Europas Flughäfen warnen vor Kerosin-Knappheit durch Straße von Hormuz
Wichtige Fakten
- • Die Straße von Hormuz liefert etwa 50% von Europas Kerosin-Importen.
- • Der europäische Kerosinpreis erreichte mit 1.838 USD pro Tonne einen Rekord.
- • Kleinere Flughäfen mit unter einer Million Passagiere sind besonders gefährdet.
- • Die ACI Europe fordert EU-weite Maßnahmen wie gemeinsame Einkäufe.
Warnung vor systemischer Kerosin-Knappheit
Der europäische Flughafenverband ACI Europe warnt vor einer systemischen Kerosin-Knappheit in der EU, falls die Straße von Hormuz nicht innerhalb der nächsten drei Wochen wieder öffnet. Die Meerenge im Golf ist eine Hauptquelle für Flugtreibstoff und deckt etwa 50% der europäischen Importe ab. Mit der herannahenden Sommersaison und dem Rekordpreis von 1.838 USD pro Tonne für europäisches Kerosin verschärfen sich die Sorgen um die Versorgungssicherheit.
Forderungen nach EU-Intervention
ACI-Europe-Generaldirektor Olivier Jankovec appellierte in einem Brief an die EU-Kommissare für Energie und Tourismus, nicht allein auf Marktkräfte zu setzen, und kritisierte das Fehlen einer EU-weiten Bewertung der Kerosinverfügbarkeit. Der Verband fordert kollektive Einkäufe, vorübergehende Lockerungen von Importbeschränkungen und mehr Unterstützung für nachhaltige Flugtreibstoffe (SAF). Kleinere Flughäfen mit weniger als einer Million Passagieren pro Jahr gelten als besonders verwundbar.

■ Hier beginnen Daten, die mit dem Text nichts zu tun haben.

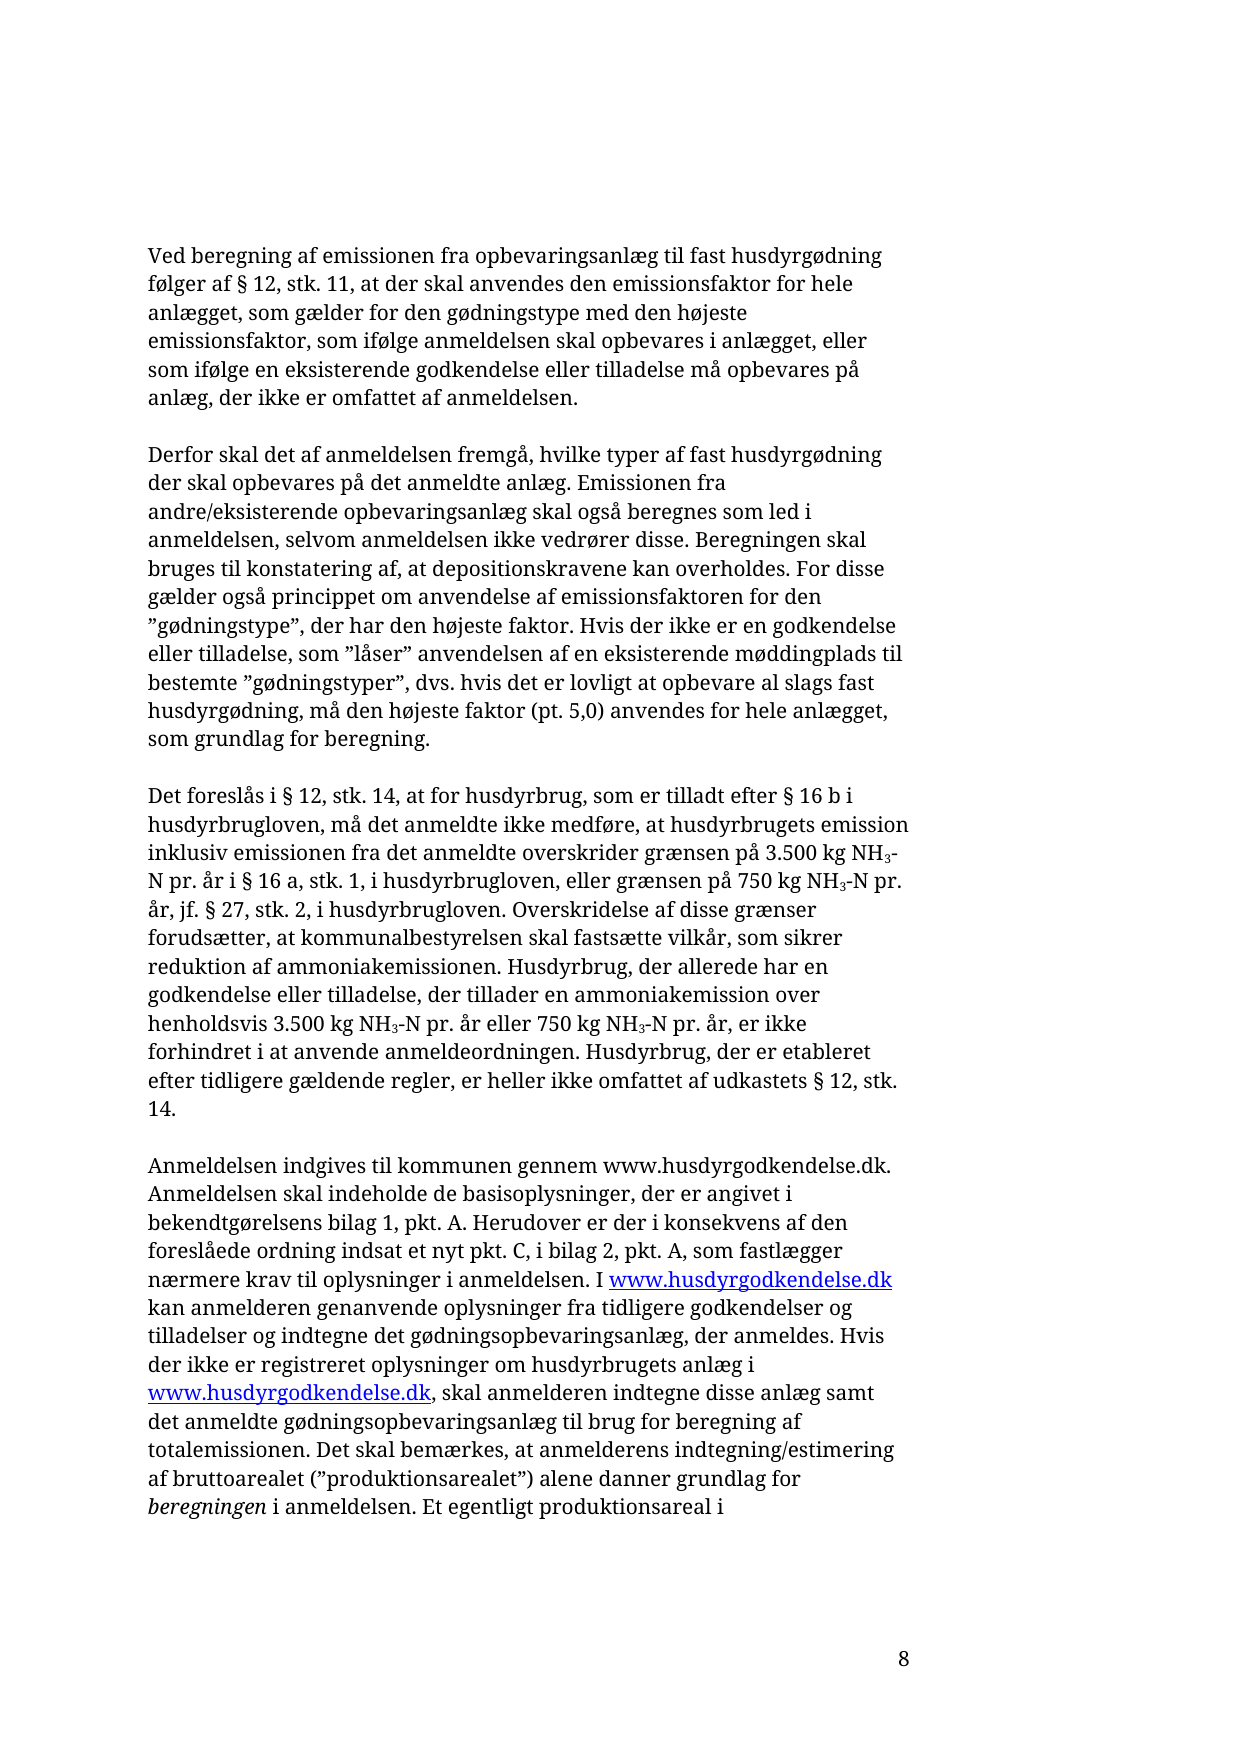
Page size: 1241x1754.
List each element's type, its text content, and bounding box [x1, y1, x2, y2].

text Derfor skal det af anmeldelsen fremgå, hvilke typer af fast husdyrgødning der skal opbevares på det anmeldte anlæg. Emissionen fra andre/eksisterende opbevaringsanlæg skal også beregnes som led i anmeldelsen, selvom anmeldelsen ikke vedrører disse. Beregningen skal bruges til konstatering af, at depositionskravene kan overholdes. For disse gælder også princippet om anvendelse af emissionsfaktoren for den ”gødningstype”, der har den højeste faktor. Hvis der ikke er en godkendelse eller tilladelse, som ”låser” anvendelsen af en eksisterende møddingplads til bestemte ”gødningstyper”, dvs. hvis det er lovligt at opbevare al slags fast husdyrgødning, må den højeste faktor (pt. 5,0) anvendes for hele anlægget, som grundlag for beregning. [148, 440, 909, 753]
text Det foreslås i § 12, stk. 14, at for husdyrbrug, som er tilladt efter § 16 b i husdyrbrugloven, må det anmeldte ikke medføre, at husdyrbrugets emission inklusiv emissionen fra det anmeldte overskrider grænsen på 3.500 kg NH3-N pr. år i § 16 a, stk. 1, i husdyrbrugloven, eller grænsen på 750 kg NH3-N pr. år, jf. § 27, stk. 2, i husdyrbrugloven. Overskridelse af disse grænser forudsætter, at kommunalbestyrelsen skal fastsætte vilkår, som sikrer reduktion af ammoniakemissionen. Husdyrbrug, der allerede har en godkendelse eller tilladelse, der tillader en ammoniakemission over henholdsvis 3.500 kg NH3-N pr. år eller 750 kg NH3-N pr. år, er ikke forhindret i at anvende anmeldeordningen. Husdyrbrug, der er etableret efter tidligere gældende regler, er heller ikke omfattet af udkastets § 12, stk. 14. [148, 781, 909, 1123]
text Ved beregning af emissionen fra opbevaringsanlæg til fast husdyrgødning følger af § 12, stk. 11, at der skal anvendes den emissionsfaktor for hele anlægget, som gælder for den gødningstype med den højeste emissionsfaktor, som ifølge anmeldelsen skal opbevares i anlægget, eller som ifølge en eksisterende godkendelse eller tilladelse må opbevares på anlæg, der ikke er omfattet af anmeldelsen. [148, 241, 909, 412]
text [148, 1151, 909, 1521]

Wirtschaftliche Auswirkungen und aktuelle Lage
Der Luftverkehr trägt jährlich 851 Milliarden Euro zur europäischen Wirtschaftsleistung bei und sichert 14 Millionen Arbeitsplätze. Einige Fluggesellschaften weltweit haben bereits Flüge gestrichen und Zuschläge erhoben. Die britische Regierung gibt an, dass heimische Airlines bisher keine Versorgungsunterbrechungen meldeten und normal operieren, arbeitet aber mit ihnen zusammen, um die Auswirkungen auf Passagiere zu begrenzen.